Carlos shows me the GPS. Where he taps, it suggests that the seafloor has plunged thousands of meters, our little craft suspended above the earth by a few kilometers. Just as suddenly, we are passing over a mount a mere 125 meters below the surface. There are whole worlds down there, beneath the sparkle, in that darkness. The thought overwhelms me as the sea swells and sags, a rise and fall of breath. A great heaving. A stirring as if wakening. The penguin stirs, too—perhaps feeling all that bigness so near.

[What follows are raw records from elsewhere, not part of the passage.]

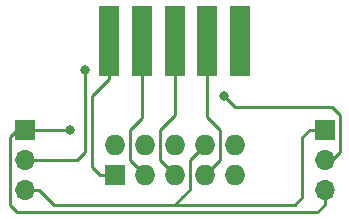
<source format=gtl>
G04 #@! TF.GenerationSoftware,KiCad,Pcbnew,(5.1.8)-1*
G04 #@! TF.CreationDate,2021-01-07T01:45:05+01:00*
G04 #@! TF.ProjectId,SMS Adapter,534d5320-4164-4617-9074-65722e6b6963,rev?*
G04 #@! TF.SameCoordinates,Original*
G04 #@! TF.FileFunction,Copper,L1,Top*
G04 #@! TF.FilePolarity,Positive*
%FSLAX46Y46*%
G04 Gerber Fmt 4.6, Leading zero omitted, Abs format (unit mm)*
G04 Created by KiCad (PCBNEW (5.1.8)-1) date 2021-01-07 01:45:05*
%MOMM*%
%LPD*%
G01*
G04 APERTURE LIST*
G04 #@! TA.AperFunction,SMDPad,CuDef*
%ADD10R,1.700000X6.000000*%
G04 #@! TD*
G04 #@! TA.AperFunction,ComponentPad*
%ADD11R,1.700000X1.700000*%
G04 #@! TD*
G04 #@! TA.AperFunction,ComponentPad*
%ADD12O,1.700000X1.700000*%
G04 #@! TD*
G04 #@! TA.AperFunction,ComponentPad*
%ADD13O,1.727200X1.727200*%
G04 #@! TD*
G04 #@! TA.AperFunction,ComponentPad*
%ADD14R,1.727200X1.727200*%
G04 #@! TD*
G04 #@! TA.AperFunction,ViaPad*
%ADD15C,0.800000*%
G04 #@! TD*
G04 #@! TA.AperFunction,Conductor*
%ADD16C,0.250000*%
G04 #@! TD*
G04 APERTURE END LIST*
D10*
X136684500Y-78168500D03*
X139454500Y-78168500D03*
X142224500Y-78168500D03*
X144994500Y-78168500D03*
X147764500Y-78168500D03*
D11*
X154940000Y-85725000D03*
D12*
X154940000Y-88265000D03*
X154940000Y-90805000D03*
D13*
X147320000Y-86995000D03*
X144780000Y-86995000D03*
X142240000Y-86995000D03*
X139700000Y-86995000D03*
X137160000Y-86995000D03*
X147320000Y-89535000D03*
X144780000Y-89535000D03*
X142240000Y-89535000D03*
X139700000Y-89535000D03*
D14*
X137160000Y-89535000D03*
D12*
X129540000Y-90805000D03*
X129540000Y-88265000D03*
D11*
X129540000Y-85725000D03*
D15*
X134620000Y-80645000D03*
X146379500Y-82879500D03*
X133350000Y-85725000D03*
D16*
X136684500Y-81418500D02*
X135255000Y-82848000D01*
X136684500Y-78168500D02*
X136684500Y-81418500D01*
X135255000Y-88900000D02*
X135890000Y-89535000D01*
X135255000Y-82848000D02*
X135255000Y-88900000D01*
X135890000Y-89535000D02*
X137160000Y-89535000D01*
X138430000Y-88265000D02*
X139700000Y-89535000D01*
X138430000Y-85725000D02*
X138430000Y-88265000D01*
X139454500Y-84700500D02*
X138430000Y-85725000D01*
X139454500Y-78168500D02*
X139454500Y-84700500D01*
X140970000Y-88265000D02*
X142240000Y-89535000D01*
X140970000Y-85725000D02*
X140970000Y-88265000D01*
X142224500Y-78168500D02*
X142224500Y-84470500D01*
X142224500Y-84470500D02*
X140970000Y-85725000D01*
X144994500Y-78168500D02*
X144994500Y-84669500D01*
X144994500Y-84669500D02*
X146050000Y-85725000D01*
X146050000Y-88265000D02*
X144780000Y-89535000D01*
X146050000Y-85725000D02*
X146050000Y-88265000D01*
X132080000Y-88265000D02*
X129540000Y-88265000D01*
X133985000Y-88265000D02*
X132080000Y-88265000D01*
X134620000Y-80645000D02*
X134620000Y-87630000D01*
X134620000Y-87630000D02*
X133985000Y-88265000D01*
X155575000Y-88265000D02*
X154940000Y-88265000D01*
X147320000Y-83820000D02*
X155575000Y-83820000D01*
X146379500Y-82879500D02*
X147320000Y-83820000D01*
X156210000Y-84455000D02*
X156210000Y-87630000D01*
X155575000Y-83820000D02*
X156210000Y-84455000D01*
X156210000Y-87630000D02*
X155575000Y-88265000D01*
X128905000Y-85725000D02*
X128270000Y-86360000D01*
X129540000Y-85725000D02*
X128905000Y-85725000D01*
X128270000Y-86360000D02*
X128270000Y-92075000D01*
X128270000Y-92075000D02*
X128905000Y-92710000D01*
X133350000Y-85725000D02*
X129540000Y-85725000D01*
X128905000Y-92710000D02*
X154305000Y-92710000D01*
X154305000Y-92710000D02*
X154940000Y-92075000D01*
X154940000Y-92075000D02*
X154940000Y-90805000D01*
X132012081Y-92075000D02*
X142240000Y-92075000D01*
X129540000Y-90805000D02*
X130742081Y-90805000D01*
X130742081Y-90805000D02*
X132012081Y-92075000D01*
X142240000Y-92075000D02*
X142875000Y-92075000D01*
X153670000Y-85725000D02*
X153035000Y-86360000D01*
X154940000Y-85725000D02*
X153670000Y-85725000D01*
X153035000Y-86360000D02*
X153035000Y-91440000D01*
X153035000Y-91440000D02*
X152400000Y-92075000D01*
X147320000Y-92075000D02*
X142875000Y-92075000D01*
X152400000Y-92075000D02*
X147320000Y-92075000D01*
X143510000Y-90805000D02*
X143510000Y-88265000D01*
X143510000Y-88265000D02*
X144780000Y-86995000D01*
X142875000Y-91440000D02*
X143510000Y-90805000D01*
X142875000Y-91440000D02*
X142240000Y-92075000D01*
M02*

</source>
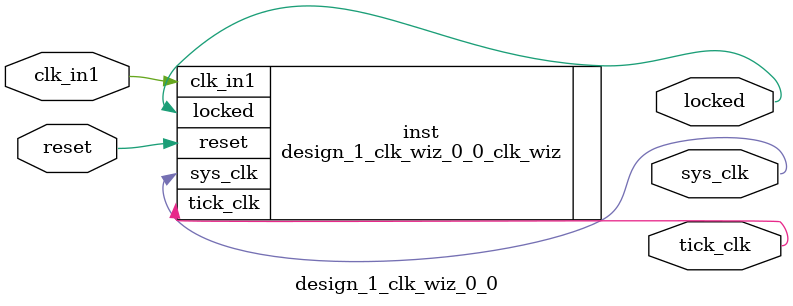
<source format=v>


`timescale 1ps/1ps

(* CORE_GENERATION_INFO = "design_1_clk_wiz_0_0,clk_wiz_v6_0_8_0_0,{component_name=design_1_clk_wiz_0_0,use_phase_alignment=true,use_min_o_jitter=false,use_max_i_jitter=false,use_dyn_phase_shift=false,use_inclk_switchover=false,use_dyn_reconfig=false,enable_axi=0,feedback_source=FDBK_AUTO,PRIMITIVE=MMCM,num_out_clk=2,clkin1_period=10.000,clkin2_period=10.000,use_power_down=false,use_reset=true,use_locked=true,use_inclk_stopped=false,feedback_type=SINGLE,CLOCK_MGR_TYPE=NA,manual_override=false}" *)

module design_1_clk_wiz_0_0 
 (
  // Clock out ports
  output        sys_clk,
  output        tick_clk,
  // Status and control signals
  input         reset,
  output        locked,
 // Clock in ports
  input         clk_in1
 );

  design_1_clk_wiz_0_0_clk_wiz inst
  (
  // Clock out ports  
  .sys_clk(sys_clk),
  .tick_clk(tick_clk),
  // Status and control signals               
  .reset(reset), 
  .locked(locked),
 // Clock in ports
  .clk_in1(clk_in1)
  );

endmodule

</source>
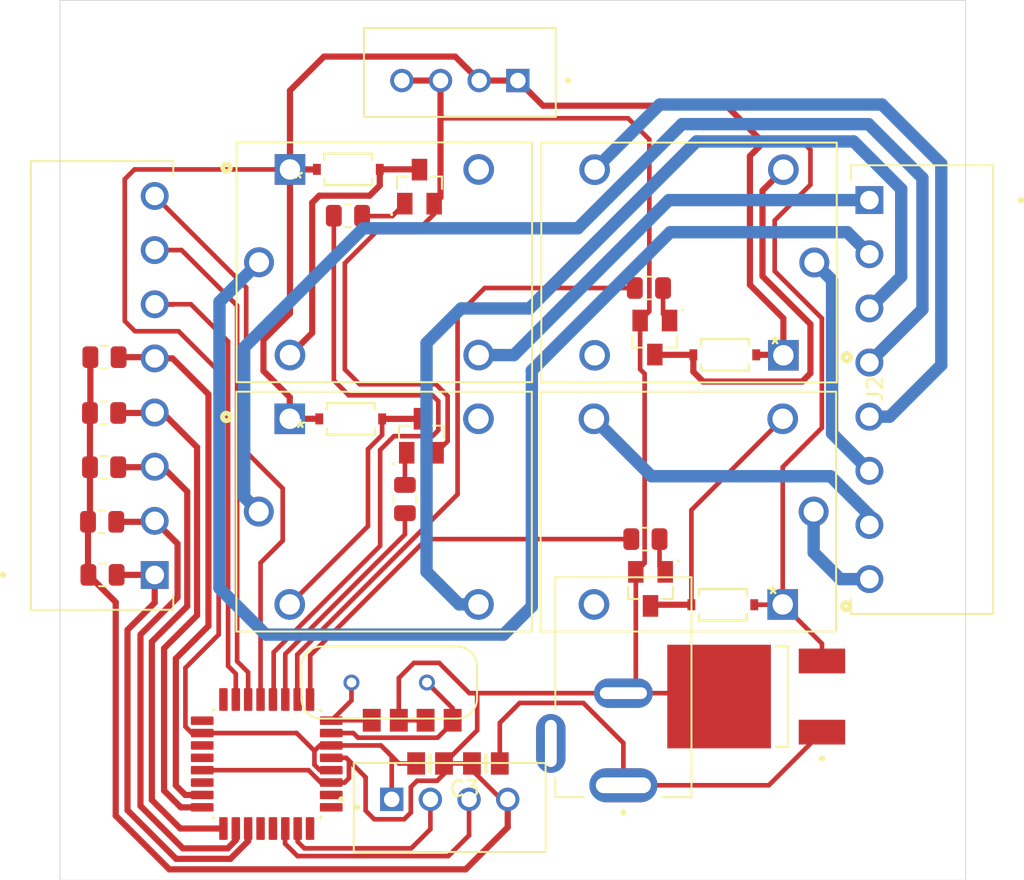
<source format=kicad_pcb>
(kicad_pcb
	(version 20241229)
	(generator "pcbnew")
	(generator_version "9.0")
	(general
		(thickness 1.6)
		(legacy_teardrops no)
	)
	(paper "A4")
	(layers
		(0 "F.Cu" signal)
		(2 "B.Cu" signal)
		(9 "F.Adhes" user "F.Adhesive")
		(11 "B.Adhes" user "B.Adhesive")
		(13 "F.Paste" user)
		(15 "B.Paste" user)
		(5 "F.SilkS" user "F.Silkscreen")
		(7 "B.SilkS" user "B.Silkscreen")
		(1 "F.Mask" user)
		(3 "B.Mask" user)
		(17 "Dwgs.User" user "User.Drawings")
		(19 "Cmts.User" user "User.Comments")
		(21 "Eco1.User" user "User.Eco1")
		(23 "Eco2.User" user "User.Eco2")
		(25 "Edge.Cuts" user)
		(27 "Margin" user)
		(31 "F.CrtYd" user "F.Courtyard")
		(29 "B.CrtYd" user "B.Courtyard")
		(35 "F.Fab" user)
		(33 "B.Fab" user)
		(39 "User.1" user)
		(41 "User.2" user)
		(43 "User.3" user)
		(45 "User.4" user)
	)
	(setup
		(pad_to_mask_clearance 0)
		(allow_soldermask_bridges_in_footprints no)
		(tenting front back)
		(pcbplotparams
			(layerselection 0x00000000_00000000_55555555_5755f5ff)
			(plot_on_all_layers_selection 0x00000000_00000000_00000000_00000000)
			(disableapertmacros no)
			(usegerberextensions no)
			(usegerberattributes yes)
			(usegerberadvancedattributes yes)
			(creategerberjobfile yes)
			(dashed_line_dash_ratio 12.000000)
			(dashed_line_gap_ratio 3.000000)
			(svgprecision 4)
			(plotframeref no)
			(mode 1)
			(useauxorigin no)
			(hpglpennumber 1)
			(hpglpenspeed 20)
			(hpglpendiameter 15.000000)
			(pdf_front_fp_property_popups yes)
			(pdf_back_fp_property_popups yes)
			(pdf_metadata yes)
			(pdf_single_document no)
			(dxfpolygonmode yes)
			(dxfimperialunits yes)
			(dxfusepcbnewfont yes)
			(psnegative no)
			(psa4output no)
			(plot_black_and_white yes)
			(sketchpadsonfab no)
			(plotpadnumbers no)
			(hidednponfab no)
			(sketchdnponfab yes)
			(crossoutdnponfab yes)
			(subtractmaskfromsilk no)
			(outputformat 1)
			(mirror no)
			(drillshape 1)
			(scaleselection 1)
			(outputdirectory "")
		)
	)
	(net 0 "")
	(net 1 "GND")
	(net 2 "pb6")
	(net 3 "pb7")
	(net 4 "Net-(U2-IN)")
	(net 5 "5V")
	(net 6 "unconnected-(J1-Pad3)")
	(net 7 "Net-(Q2-B)")
	(net 8 "Net-(D1-A)")
	(net 9 "Net-(Q3-B)")
	(net 10 "Net-(D2-A)")
	(net 11 "Net-(D3-A)")
	(net 12 "Net-(Q4-B)")
	(net 13 "Net-(D4-A)")
	(net 14 "Net-(Q5-B)")
	(net 15 "OUT1")
	(net 16 "ADC0")
	(net 17 "ADC1")
	(net 18 "ADC2")
	(net 19 "ADC3")
	(net 20 "ADC4")
	(net 21 "OUT2")
	(net 22 "OUT3")
	(net 23 "OUT4")
	(net 24 "unconnected-(RELAY1-PadNC)")
	(net 25 "COM1")
	(net 26 "RNO1")
	(net 27 "COM2")
	(net 28 "unconnected-(U1-PD4-Pad2)")
	(net 29 "unconnected-(RELAY2-PadNC)")
	(net 30 "RNO2")
	(net 31 "RNO3")
	(net 32 "unconnected-(U1-PD2-Pad32)")
	(net 33 "unconnected-(U1-ADC7-Pad22)")
	(net 34 "COM3")
	(net 35 "unconnected-(RELAY3-PadNC)")
	(net 36 "unconnected-(U1-ADC6-Pad19)")
	(net 37 "unconnected-(U1-PD3-Pad1)")
	(net 38 "unconnected-(U1-PB5-Pad17)")
	(net 39 "unconnected-(RELAY4-PadNC)")
	(net 40 "unconnected-(U1-PC5-Pad28)")
	(net 41 "RNO4")
	(net 42 "COM4")
	(net 43 "unconnected-(U1-PC6{slash}~{RESET}-Pad29)")
	(net 44 "IN3")
	(net 45 "unconnected-(U1-AREF-Pad20)")
	(net 46 "USART_TX")
	(net 47 "unconnected-(U1-PB4-Pad16)")
	(net 48 "IN1")
	(net 49 "USART_RX")
	(net 50 "IN2")
	(footprint "SRD-05VDC-SL-C:RELAY_SRD-05VDC-SL-C" (layer "F.Cu") (at 78.8162 77.7494))
	(footprint "Resistor_SMD:R_0805_2012Metric" (layer "F.Cu") (at 60.6142 81.8388 180))
	(footprint "terminal_block_90deg:TE_284512-8" (layer "F.Cu") (at 110.1852 69.863 -90))
	(footprint "JST_CONNECTOR:JST_B4B-XH-A_LF__SN_" (layer "F.Cu") (at 83.058 96.8756 180))
	(footprint "TAJR106K006RNJ:CAPC2012X140N" (layer "F.Cu") (at 81.788 94.0308))
	(footprint "Resistor_SMD:R_0805_2012Metric" (layer "F.Cu") (at 95.9358 63.2968))
	(footprint "Resistor_SMD:R_0805_2012Metric" (layer "F.Cu") (at 60.7412 67.7672 180))
	(footprint "Resistor_SMD:R_0805_2012Metric" (layer "F.Cu") (at 60.5888 78.4098 180))
	(footprint "ATMEGA328P-AU:QFP80P900X900X120-32N" (layer "F.Cu") (at 71.2298 94.0652 180))
	(footprint "S9013:SOT95P240X120-3N" (layer "F.Cu") (at 96.3168 66.4972 180))
	(footprint "EJ508A:MPD_EJ508A" (layer "F.Cu") (at 94.2848 92.7354 180))
	(footprint "SRD-05VDC-SL-C:RELAY_SRD-05VDC-SL-C" (layer "F.Cu") (at 98.4835 77.7494 180))
	(footprint "1N4148W-TP:SOD123" (layer "F.Cu") (at 100.838 67.6148 180))
	(footprint "L78M05CDT:VREG_L78M05CDT" (layer "F.Cu") (at 102.87 89.7047 180))
	(footprint "1N4148W-TP:SOD123" (layer "F.Cu") (at 76.5048 55.626))
	(footprint "S9013:SOT95P240X120-3N" (layer "F.Cu") (at 81.1022 56.7436))
	(footprint "Resistor_SMD:R_0805_2012Metric" (layer "F.Cu") (at 80.1624 76.9366 90))
	(footprint "S9013:SOT95P240X120-3N" (layer "F.Cu") (at 96.0374 82.7454 180))
	(footprint "1N4148W-TP:SOD123" (layer "F.Cu") (at 76.6572 71.755))
	(footprint "JST_CONNECTOR:JST_B4B-XH-A_LF__SN_" (layer "F.Cu") (at 83.713 49.3606))
	(footprint "Resistor_SMD:R_0805_2012Metric" (layer "F.Cu") (at 60.7158 71.374 180))
	(footprint "1N4148W-TP:SOD123" (layer "F.Cu") (at 100.711 83.7692 180))
	(footprint "SRD-05VDC-SL-C:RELAY_SRD-05VDC-SL-C" (layer "F.Cu") (at 78.8314 61.632))
	(footprint "AC0805KPX7R9BB103:CAPC2012X95N" (layer "F.Cu") (at 78.8924 91.2368 180))
	(footprint "Resistor_SMD:R_0805_2012Metric" (layer "F.Cu") (at 60.7158 74.8792 180))
	(footprint "TAJR106K006RNJ:CAPC2012X140N" (layer "F.Cu") (at 85.3948 94.0308 180))
	(footprint "SRD-05VDC-SL-C:RELAY_SRD-05VDC-SL-C" (layer "F.Cu") (at 98.5266 61.6458 180))
	(footprint "Resistor_SMD:R_0805_2012Metric" (layer "F.Cu") (at 95.7072 79.5274))
	(footprint "Resistor_SMD:R_0805_2012Metric" (layer "F.Cu") (at 76.4794 58.6232))
	(footprint "AC0805KPX7R9BB103:CAPC2012X95N" (layer "F.Cu") (at 82.3722 91.2368))
	(footprint "S9013:SOT95P240X120-3N" (layer "F.Cu") (at 81.2292 72.8472))
	(footprint "ECS-160-S-4X:XTAL_ECS-160-S-4X"
		(layer "F.Cu")
		(uuid "f083eee3-a273-41be-9bcc-66a93347d877")
		(at 79.1464 88.7984)
		(property "Reference" "Y1"
			(at -2.597085 -3.637935 0)
			(layer "F.SilkS")
			(hide yes)
			(uuid "4abd1737-6f26-4723-89c2-d3eb871ce7ad")
			(effects
				(font
					(size 1.000811 1.000811)
					(thickness 0.15)
				)
			)
		)
		(property "Value" "Crystal"
			(at 5.034705 3.749205 0)
			(layer "F.Fab")
			(uuid "44ee8472-a917-4c9d-bf26-6228d807f873")
			(effects
				(f
... [68821 chars truncated]
</source>
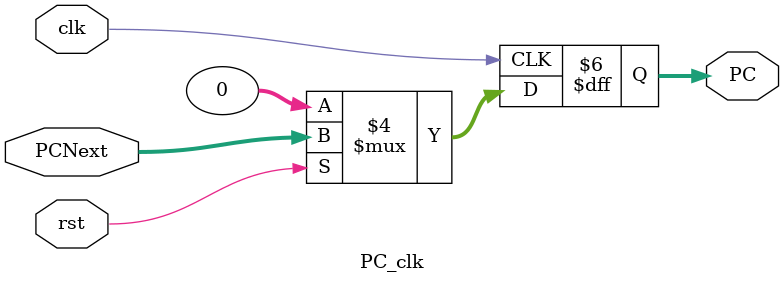
<source format=v>
module PC_clk(            
    input clk , rst ,
    input [31:0] PCNext ,
    output reg [31:0] PC
);
//this module is the first module of the design to make the pc updates every clock edgr
always @(posedge clk) begin
    if (~rst) //synchronous active low
        PC <= 0 ;
    else 
        PC <= PCNext;
end
endmodule
</source>
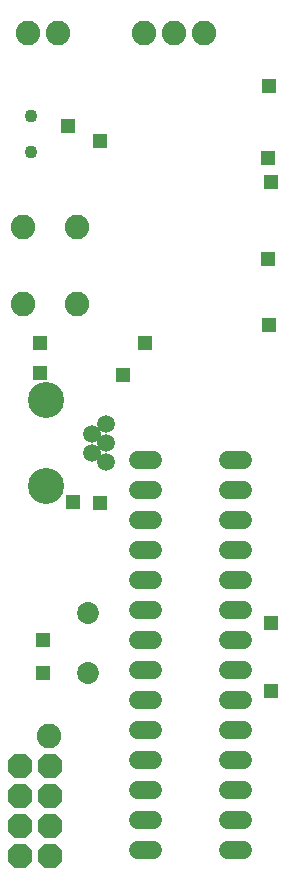
<source format=gbs>
G75*
G70*
%OFA0B0*%
%FSLAX24Y24*%
%IPPOS*%
%LPD*%
%AMOC8*
5,1,8,0,0,1.08239X$1,22.5*
%
%ADD10C,0.0434*%
%ADD11C,0.0600*%
%ADD12C,0.0820*%
%ADD13OC8,0.0820*%
%ADD14C,0.0595*%
%ADD15C,0.1202*%
%ADD16C,0.0730*%
%ADD17R,0.0476X0.0476*%
%ADD18R,0.0490X0.0490*%
D10*
X001925Y024568D03*
X001925Y025749D03*
D11*
X005465Y014308D02*
X005985Y014308D01*
X005985Y013308D02*
X005465Y013308D01*
X005465Y012308D02*
X005985Y012308D01*
X005985Y011308D02*
X005465Y011308D01*
X005465Y010308D02*
X005985Y010308D01*
X005985Y009308D02*
X005465Y009308D01*
X005465Y008308D02*
X005985Y008308D01*
X005985Y007308D02*
X005465Y007308D01*
X005465Y006308D02*
X005985Y006308D01*
X005985Y005308D02*
X005465Y005308D01*
X005465Y004308D02*
X005985Y004308D01*
X005985Y003308D02*
X005465Y003308D01*
X005465Y002308D02*
X005985Y002308D01*
X005985Y001308D02*
X005465Y001308D01*
X008465Y001308D02*
X008985Y001308D01*
X008985Y002308D02*
X008465Y002308D01*
X008465Y003308D02*
X008985Y003308D01*
X008985Y004308D02*
X008465Y004308D01*
X008465Y005308D02*
X008985Y005308D01*
X008985Y006308D02*
X008465Y006308D01*
X008465Y007308D02*
X008985Y007308D01*
X008985Y008308D02*
X008465Y008308D01*
X008465Y009308D02*
X008985Y009308D01*
X008985Y010308D02*
X008465Y010308D01*
X008465Y011308D02*
X008985Y011308D01*
X008985Y012308D02*
X008465Y012308D01*
X008465Y013308D02*
X008985Y013308D01*
X008985Y014308D02*
X008465Y014308D01*
D12*
X003440Y019503D03*
X001660Y019503D03*
X001660Y022063D03*
X003440Y022063D03*
X002800Y028533D03*
X001800Y028533D03*
X005675Y028533D03*
X006675Y028533D03*
X007675Y028533D03*
X002525Y005108D03*
D13*
X001550Y001083D03*
X002550Y001083D03*
X002550Y002083D03*
X001550Y002083D03*
X001550Y003083D03*
X002550Y003083D03*
X002550Y004083D03*
X001550Y004083D03*
D14*
X004408Y014228D03*
X003935Y014543D03*
X004408Y014858D03*
X003935Y015173D03*
X004408Y015488D03*
D15*
X002400Y016295D03*
X002400Y013421D03*
D16*
X003825Y009183D03*
X003825Y007183D03*
D17*
X002300Y007208D03*
X002300Y008308D03*
X003300Y012883D03*
X004200Y012858D03*
X004975Y017133D03*
X005725Y018183D03*
X002225Y018183D03*
X002225Y017183D03*
X009800Y021008D03*
X009900Y023558D03*
X009800Y024358D03*
X009850Y026758D03*
X004225Y024933D03*
X003150Y025433D03*
X009900Y008858D03*
X009900Y006608D03*
D18*
X009850Y018808D03*
M02*

</source>
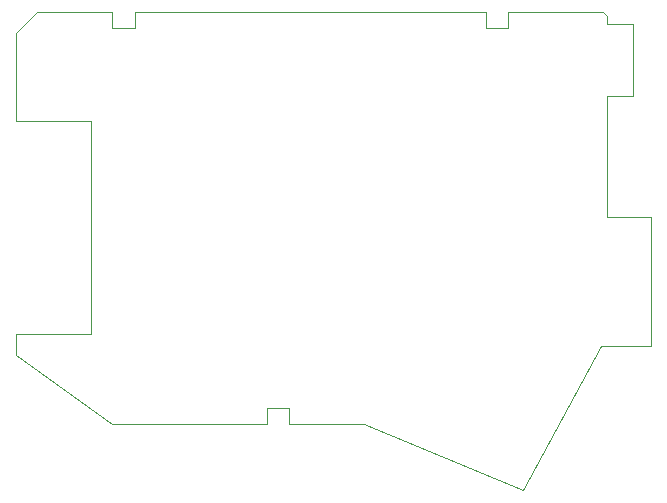
<source format=gbr>
%TF.GenerationSoftware,KiCad,Pcbnew,(5.1.2)-2*%
%TF.CreationDate,2020-04-26T17:29:46+08:00*%
%TF.ProjectId,wing-receiver-lite,77696e67-2d72-4656-9365-697665722d6c,rev?*%
%TF.SameCoordinates,Original*%
%TF.FileFunction,Profile,NP*%
%FSLAX46Y46*%
G04 Gerber Fmt 4.6, Leading zero omitted, Abs format (unit mm)*
G04 Created by KiCad (PCBNEW (5.1.2)-2) date 2020-04-26 17:29:46*
%MOMM*%
%LPD*%
G04 APERTURE LIST*
%ADD10C,0.100000*%
G04 APERTURE END LIST*
D10*
X76962000Y-84201000D02*
X76962000Y-91694000D01*
X76962000Y-111506000D02*
X76962000Y-109728000D01*
X83312000Y-109728000D02*
X76962000Y-109728000D01*
X83312000Y-91694000D02*
X83312000Y-109728000D01*
X76962000Y-91694000D02*
X83312000Y-91694000D01*
X116713000Y-82423000D02*
X116713000Y-83820000D01*
X100076000Y-115951000D02*
X98171000Y-115951000D01*
X126492000Y-110744000D02*
X119888000Y-122936000D01*
X127000000Y-99822000D02*
X130683000Y-99822000D01*
X98171000Y-115951000D02*
X98171000Y-117348000D01*
X86995000Y-82423000D02*
X116713000Y-82423000D01*
X116713000Y-83820000D02*
X118618000Y-83820000D01*
X130683000Y-99822000D02*
X130683000Y-110744000D01*
X86995000Y-83820000D02*
X86995000Y-82423000D01*
X100076000Y-117348000D02*
X100076000Y-115951000D01*
X118618000Y-83820000D02*
X118618000Y-82423000D01*
X85090000Y-117348000D02*
X76962000Y-111506000D01*
X76962000Y-84201000D02*
X78740000Y-82423000D01*
X129159000Y-89535000D02*
X127000000Y-89535000D01*
X129159000Y-83439000D02*
X129159000Y-89535000D01*
X119888000Y-122936000D02*
X106426000Y-117348000D01*
X118618000Y-82423000D02*
X126619000Y-82423000D01*
X126619000Y-82423000D02*
X127000000Y-82804000D01*
X127000000Y-89535000D02*
X127000000Y-99822000D01*
X85090000Y-83820000D02*
X86995000Y-83820000D01*
X130683000Y-110744000D02*
X126492000Y-110744000D01*
X127000000Y-82804000D02*
X127000000Y-83439000D01*
X127000000Y-83439000D02*
X129159000Y-83439000D01*
X85090000Y-82423000D02*
X85090000Y-83820000D01*
X85090000Y-82423000D02*
X78740000Y-82423000D01*
X100076000Y-117348000D02*
X106426000Y-117348000D01*
X98171000Y-117348000D02*
X85090000Y-117348000D01*
M02*

</source>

The veterinarian, Andy, gently tilts the carrier down, releases the door. The penguin climbs out, looking improbable and wild on the white fiberglass. He appears almost casual. His claws click on the hard surface as he strolls around the men’s feet. He walks to the doorway and pauses there, peering into the galley, taking measure of the upholstery and snacks and Chilean wine, getting an eyeful of our place the same way we gawp at his. Seeing the sights, maybe. He saunters back out, making for the gunwale. Andy steps out of his shoes and pads after the penguin barefoot. The penguin, sensing pursuit, leans into his waddle, accelerates. Andy scoops him up under the armpits, stretches him out over the water, opens his hands. We watch the penguin as he arrows around the boat through the clear water. The men exclaim when he appears in this wave, and then that one on the other side.
And then he is gone, soaring somewhere beneath our unsteady feet.